A 17-unit residential project on Prince Albert Road in Dartmouth represents one of the most significant developments to date for Matthew Oldford, a Halifax-area developer whose career has carried him from the construction trades, through the finance sector, and into multi-unit residential development.
A Step Up in Scale
The Prince Albert Road project is a purpose-built multi-unit residential building, a clear increase in scale from the renovation and design-build work that defined the earlier part of Oldford’s career. Where his earlier projects centered on improving existing homes, this is new multi-unit housing built from the ground up, a different undertaking in both size and complexity.
A 17-unit building carries considerations that a single-home renovation does not. It involves a longer construction timeline, a larger and more complex budget, and the requirements that come with multi-unit residential construction, from structural and mechanical systems to the coordination of multiple trades over an extended schedule. For a developer moving up from renovation work, the project represents a substantial expansion of scope.
Infill and the Halifax Housing Picture
The project is a form of urban infill, set to add homes on a site already served by roads, utilities, and city services. In an area facing pressure on its housing supply, that kind of development puts new units where infrastructure already exists and where people already want to live, rather than extending growth to the edges of the region.
Infill of this scale has become an increasingly important part of how cities respond to housing demand. Smaller multi-unit buildings can move faster than major developments and fit onto lots that would not support a tower. They rarely draw attention individually, but collectively they add meaningful supply within established neighborhoods. The Prince Albert Road project fits that pattern, intended to add new homes to a part of the city that is already built up.

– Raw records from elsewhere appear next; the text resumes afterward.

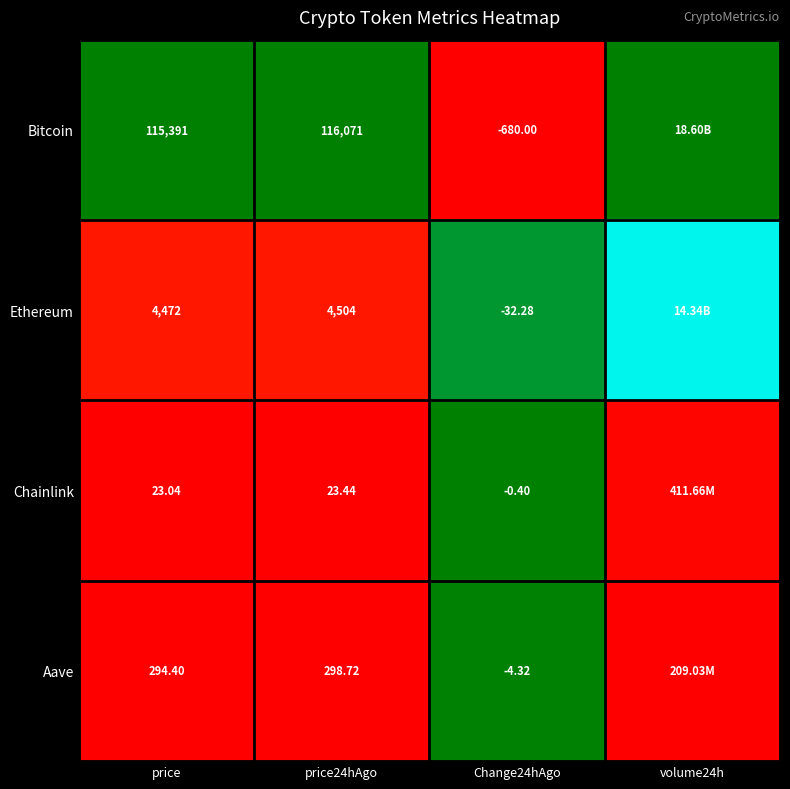

How many data points in Aave are above 0?

3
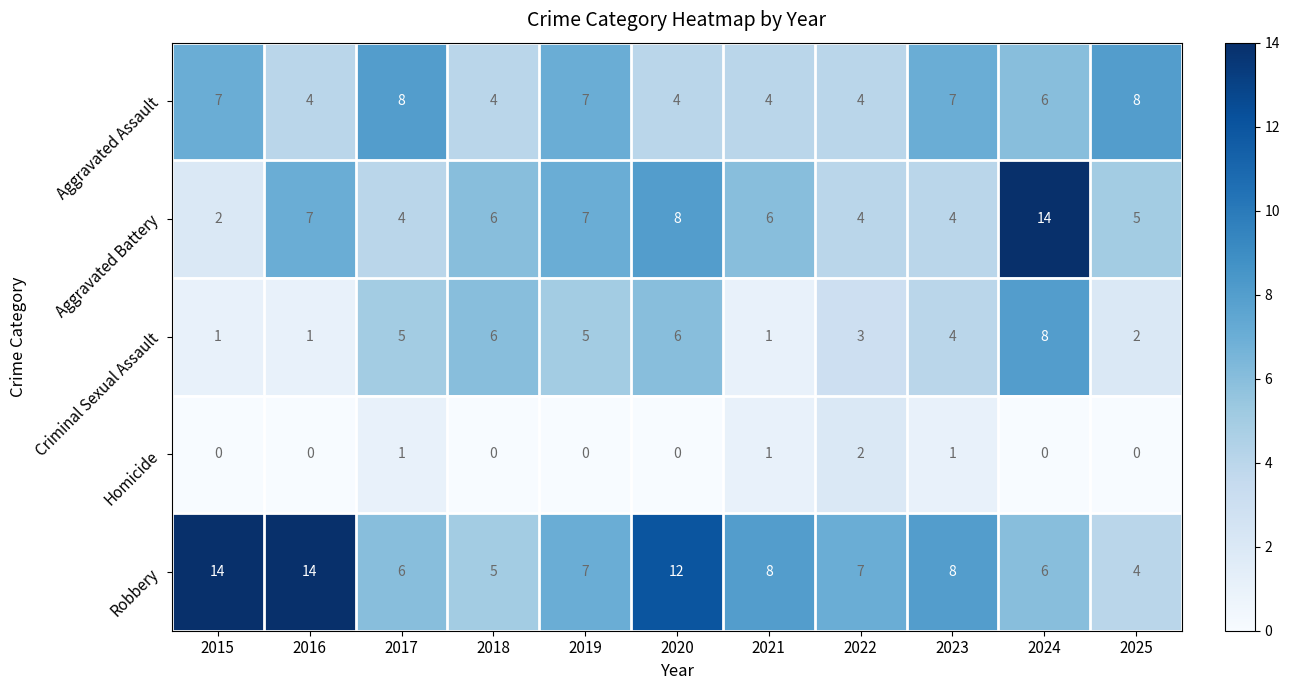

Count the number of categories in the chart.

11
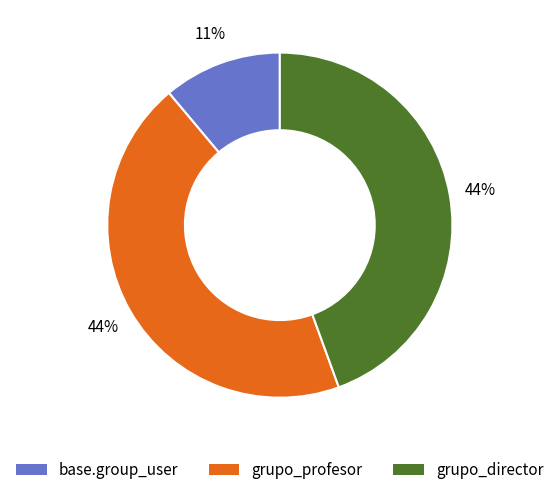

To the nearest percent, what is the difference between the largest and smallest slice percentages?

33%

A Background That Shapes the Work
Oldford reached this point through a long progression in construction. He entered the trades at 22 after attending the Nova Scotia Community College and, in 2018, founded Matty’s Renos, a renovation and design-build company. Over time, his work expanded from renovations into property investment and, now, multi-unit development. The Prince Albert Road project represents the current stage of that progression.
His path also ran through the finance sector, where he spent years as a financial planner and mortgage specialist. That experience shapes how he approaches a project, bringing budgeting and risk assessment to development decisions in a way that draws on both his construction and financial background. On a project the size of the Prince Albert Road development, where financial planning and construction management intersect, that combination is directly relevant to keeping the work on budget and on schedule.
What Comes Next
The Prince Albert Road building is not Oldford’s only current project. He has also begun work on student housing in Halifax’s South End, signaling a continued focus on multi-unit residential development in the city. Together, the projects mark his establishment as a Halifax developer working to add residential supply across more than one segment of the market.
A Local Contribution
For the Halifax area, projects of this scale are a practical part of the housing picture. A single 17-unit project does not resolve a shortage, but multi-unit infill, added steadily across a region, contributes to supply in a way that compounds over time. Oldford’s Prince Albert Road project is one such contribution, a planned multi-unit building within an established part of the area, advanced by a developer who came up through its construction trades.
About Matthew Oldford
Matthew Oldford is a Halifax-area developer focused on multi-unit residential construction. His current work includes a 17-unit residential project on Prince Albert Road in Dartmouth and student housing in Halifax’s South End. He came to development through a career in the construction trades and renovation, including the founding of the design-build company Matty’s Renos in 2018.